Dataset entries
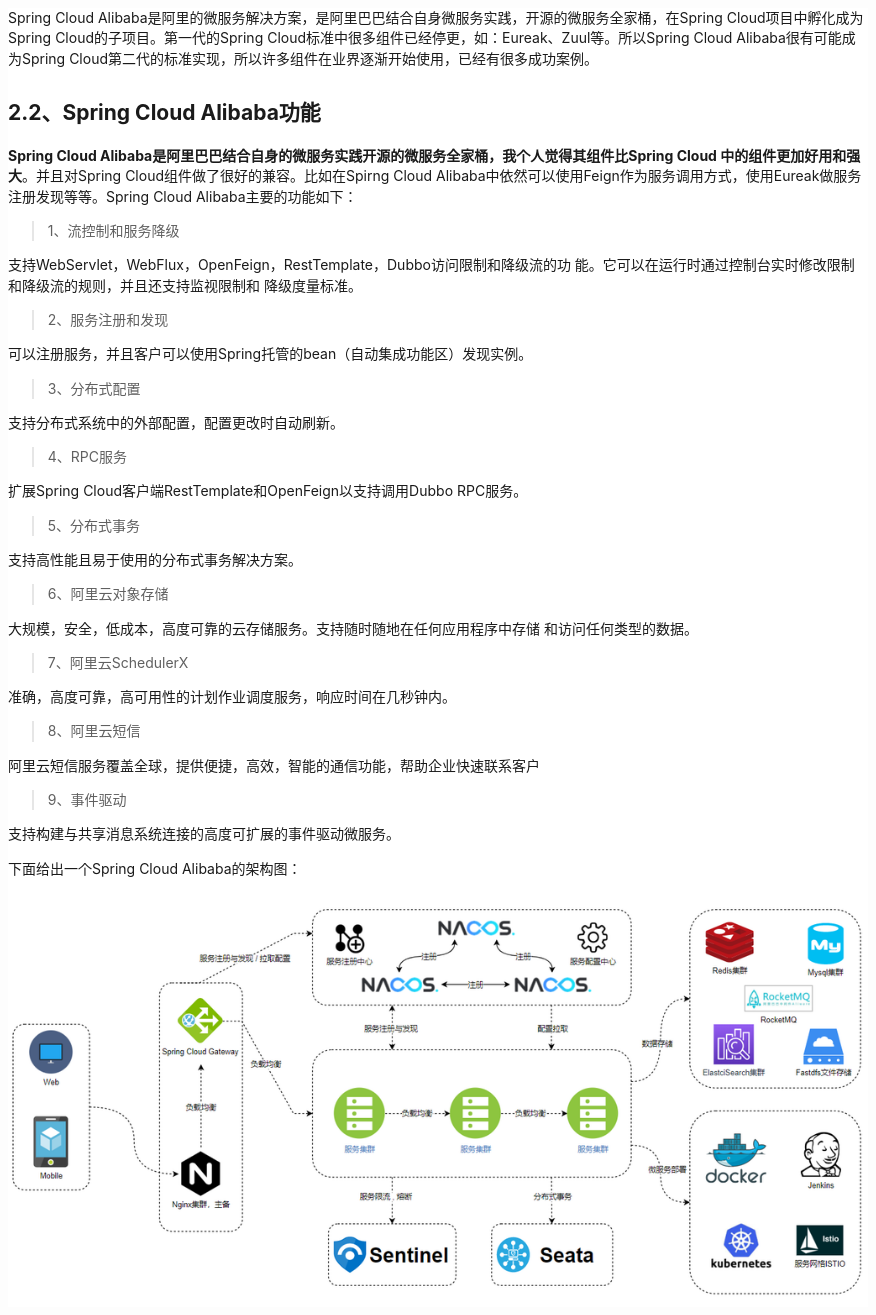 Spring Cloud Alibaba是阿里的微服务解决方案，是阿里巴巴结合自身微服务实践，开源的微服务全家桶，在Spring Cloud项目中孵化成为Spring Cloud的子项目。第一代的Spring Cloud标准中很多组件已经停更，如：Eureak、Zuul等。所以Spring Cloud Alibaba很有可能成为Spring Cloud第二代的标准实现，所以许多组件在业界逐渐开始使用，已经有很多成功案例。

## 2.2、Spring Cloud Alibaba功能

**Spring Cloud Alibaba是阿里巴巴结合自身的微服务实践开源的微服务全家桶，我个人觉得其组件比Spring Cloud 中的组件更加好用和强大**。并且对Spring Cloud组件做了很好的兼容。比如在Spirng Cloud Alibaba中依然可以使用Feign作为服务调用方式，使用Eureak做服务注册发现等等。Spring Cloud Alibaba主要的功能如下：

> 1、流控制和服务降级

支持WebServlet，WebFlux，OpenFeign，RestTemplate，Dubbo访问限制和降级流的功 能。它可以在运行时通过控制台实时修改限制和降级流的规则，并且还支持监视限制和 降级度量标准。

> 2、服务注册和发现

可以注册服务，并且客户可以使用Spring托管的bean（自动集成功能区）发现实例。

> 3、分布式配置

支持分布式系统中的外部配置，配置更改时自动刷新。

> 4、RPC服务

扩展Spring Cloud客户端RestTemplate和OpenFeign以支持调用Dubbo RPC服务。

> 5、分布式事务

支持高性能且易于使用的分布式事务解决方案。

> 6、阿里云对象存储

大规模，安全，低成本，高度可靠的云存储服务。支持随时随地在任何应用程序中存储  和访问任何类型的数据。

> 7、阿里云SchedulerX

准确，高度可靠，高可用性的计划作业调度服务，响应时间在几秒钟内。

> 8、阿里云短信

阿里云短信服务覆盖全球，提供便捷，高效，智能的通信功能，帮助企业快速联系客户

> 9、事件驱动

支持构建与共享消息系统连接的高度可扩展的事件驱动微服务。

下面给出一个Spring Cloud Alibaba的架构图：

![image-20210813115232285](images/image-20210813115232285.png)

REQUIREMENT:
Your reply should hold every line from the data that contains "RPC服务", copied in full.

WRITTEN RESPONSE:
> 4、RPC服务
扩展Spring Cloud客户端RestTemplate和OpenFeign以支持调用Dubbo RPC服务。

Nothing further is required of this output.